> **HOW TO COMPLETE THIS TASK**: Copy each line from the entries that the word "least" appears in.

*** ENTRIES PROVIDED

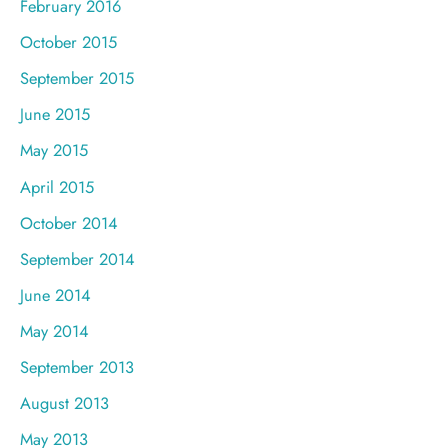
February 2016
October 2015
September 2015
June 2015
May 2015
April 2015
October 2014
September 2014
June 2014
May 2014
September 2013
August 2013
May 2013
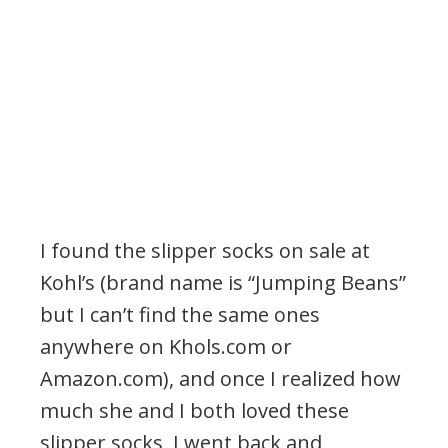
I found the slipper socks on sale at
Kohl’s (brand name is “Jumping Beans”
but I can’t find the same ones
anywhere on Khols.com or
Amazon.com), and once I realized how
much she and I both loved these
slipper socks, I went back and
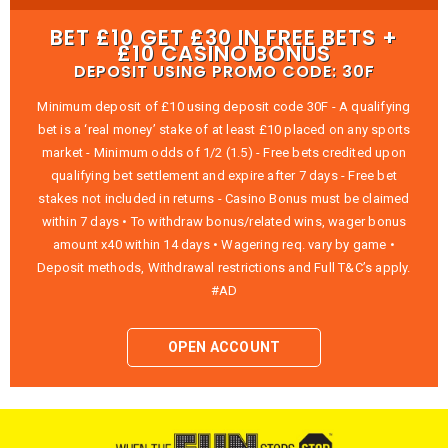
BET £10 GET £30 IN FREE BETS +
£10 CASINO BONUS
DEPOSIT USING PROMO CODE: 30F
Minimum deposit of £10 using deposit code 30F - A qualifying
bet is a ‘real money’ stake of at least £10 placed on any sports
market - Minimum odds of 1/2 (1.5) - Free bets credited upon
qualifying bet settlement and expire after 7 days - Free bet
stakes not included in returns - Casino Bonus must be claimed
within 7 days • To withdraw bonus/related wins, wager bonus
amount x40 within 14 days • Wagering req. vary by game •
Deposit methods, Withdrawal restrictions and Full T&C’s apply.
#AD
OPEN ACCOUNT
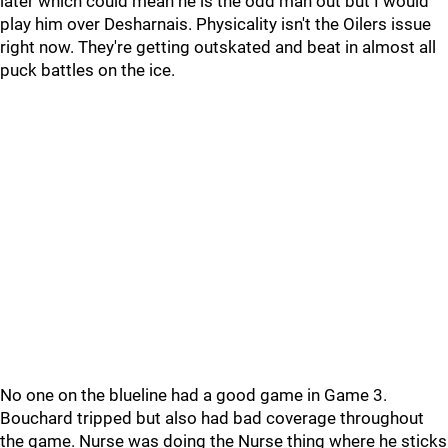
later which could mean he is the odd man out but I would
play him over Desharnais. Physicality isn't the Oilers issue
right now. They're getting outskated and beat in almost all
puck battles on the ice.
No one on the blueline had a good game in Game 3.
Bouchard tripped but also had bad coverage throughout
the game. Nurse was doing the Nurse thing where he sticks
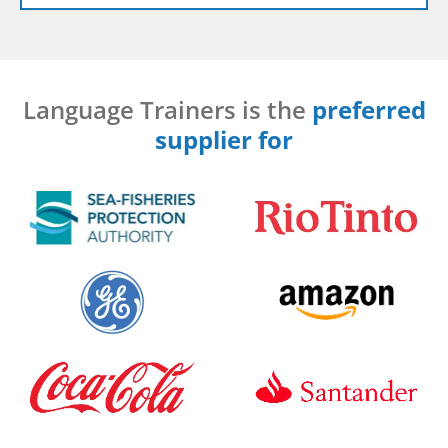
Language Trainers is the
preferred
supplier for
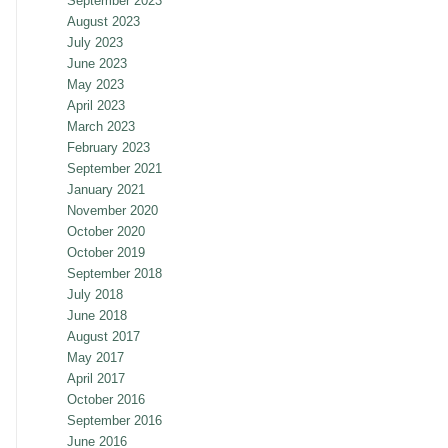
September 2023
August 2023
July 2023
June 2023
May 2023
April 2023
March 2023
February 2023
September 2021
January 2021
November 2020
October 2020
October 2019
September 2018
July 2018
June 2018
August 2017
May 2017
April 2017
October 2016
September 2016
June 2016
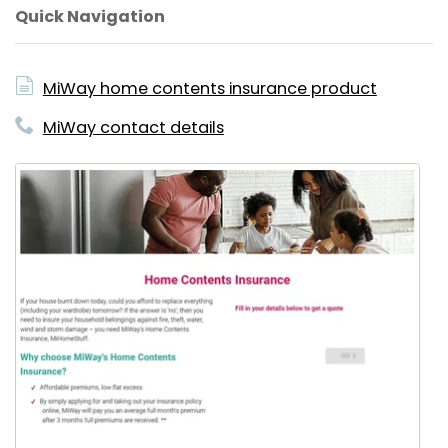
Quick Navigation
MiWay home contents insurance product
MiWay contact details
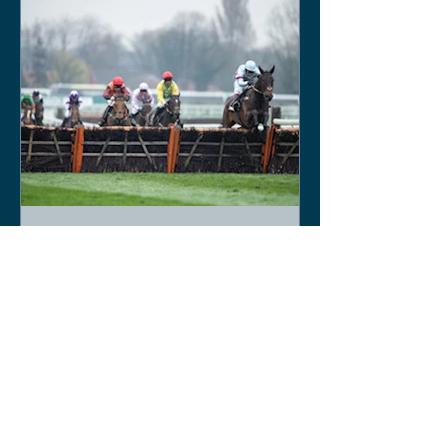
Keith Sobey
Mar 15, 2020
Horse Racing
An excellent run by bootlegger
yesterday-possible for Aintree next.
Like a ghost town in Tenerife at the
moment - we are flying back on...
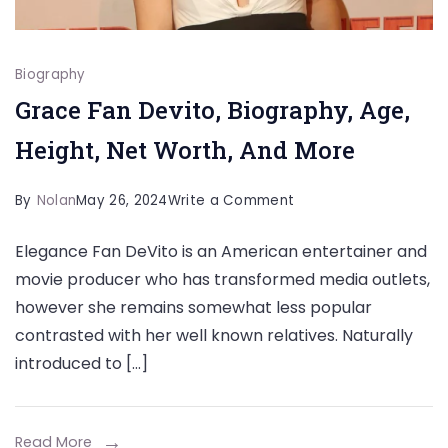
Biography
Grace Fan Devito, Biography, Age,
Height, Net Worth, And More
on
By
Nolan
May 26, 2024
Write a Comment
Grace
Elegance Fan DeVito is an American entertainer and
Fan
movie producer who has transformed media outlets,
Devito,
however she remains somewhat less popular
Biography,
contrasted with her well known relatives. Naturally
Age,
introduced to […]
Height,
Net
Worth,
Read More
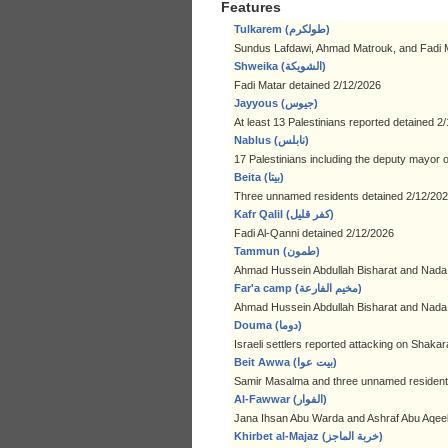
Features
Tulkarem (طولكرم)
Sundus Lafdawi, Ahmad Matrouk, and Fadi M
Shweika (الشويكة)
Fadi Matar detained 2/12/2026
Jayyous (جيوس)
At least 13 Palestinians reported detained 2
Nablus (نابلس)
17 Palestinians including the deputy mayor 
Beita (بيتا)
Three unnamed residents detained 2/12/20
Kafr Qalil (كفر قليل)
Fadi Al-Qanni detained 2/12/2026
Tammun (طمون)
Ahmad Hussein Abdullah Bisharat and Nad
Far'a camp (مخيم الفارعة)
Ahmad Hussein Abdullah Bisharat and Nad
Douma (دوما)
Israeli settlers reported attacking on Shak
Beit Awwa (بيت عوا)
Samir Masalma and three unnamed resident
Al-Fawwar (الفوار)
Jana Ihsan Abu Warda and Ashraf Abu Aqeel
Khirbet al-Majaz (خربة الماجز)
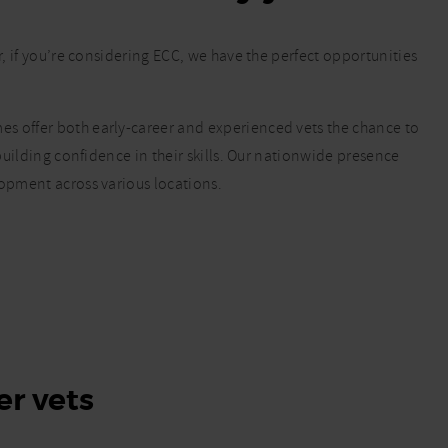
r, if you’re considering ECC, we have the perfect opportunities
s offer both early-career and experienced vets the chance to
 building confidence in their skills. Our nationwide presence
lopment across various locations.
er vets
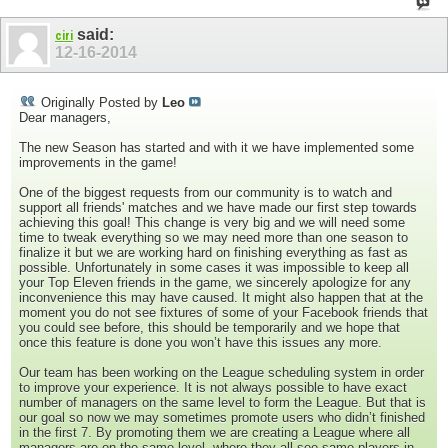
said:
ciri
12-16-2014
Originally Posted by
Leo
Dear managers,
The new Season has started and with it we have implemented some
improvements in the game!
One of the biggest requests from our community is to watch and
support all friends' matches and we have made our first step towards
achieving this goal! This change is very big and we will need some
time to tweak everything so we may need more than one season to
finalize it but we are working hard on finishing everything as fast as
possible. Unfortunately in some cases it was impossible to keep all
your Top Eleven friends in the game, we sincerely apologize for any
inconvenience this may have caused. It might also happen that at the
moment you do not see fixtures of some of your Facebook friends that
you could see before, this should be temporarily and we hope that
once this feature is done you won’t have this issues any more.
Our team has been working on the League scheduling system in order
to improve your experience. It is not always possible to have exact
number of managers on the same level to form the League. But that is
our goal so now we may sometimes promote users who didn’t finished
in the first 7. By promoting them we are creating a League where all
managers are on the same level, where they all see same players in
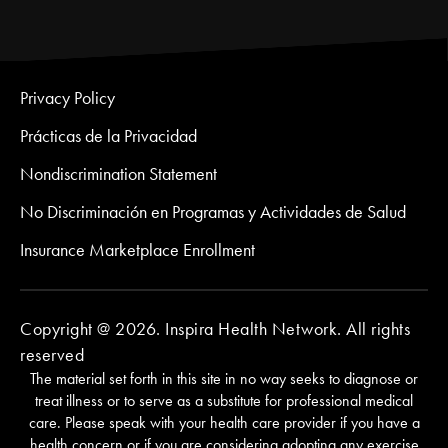
Privacy Policy
Prácticas de la Privacidad
Nondiscrimination Statement
No Discriminación en Programas y Actividades de Salud
Insurance Marketplace Enrollment
Copyright @ 2026. Inspira Health Network. All rights
reserved
The material set forth in this site in no way seeks to diagnose or
treat illness or to serve as a substitute for professional medical
care. Please speak with your health care provider if you have a
health concern or if you are considering adopting any exercise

******

> **ANSWER TO THE PROBLEM**:
bet is a ‘real money’ stake of at least £10 placed on any sports
At least 13 Palestinians reported detained 2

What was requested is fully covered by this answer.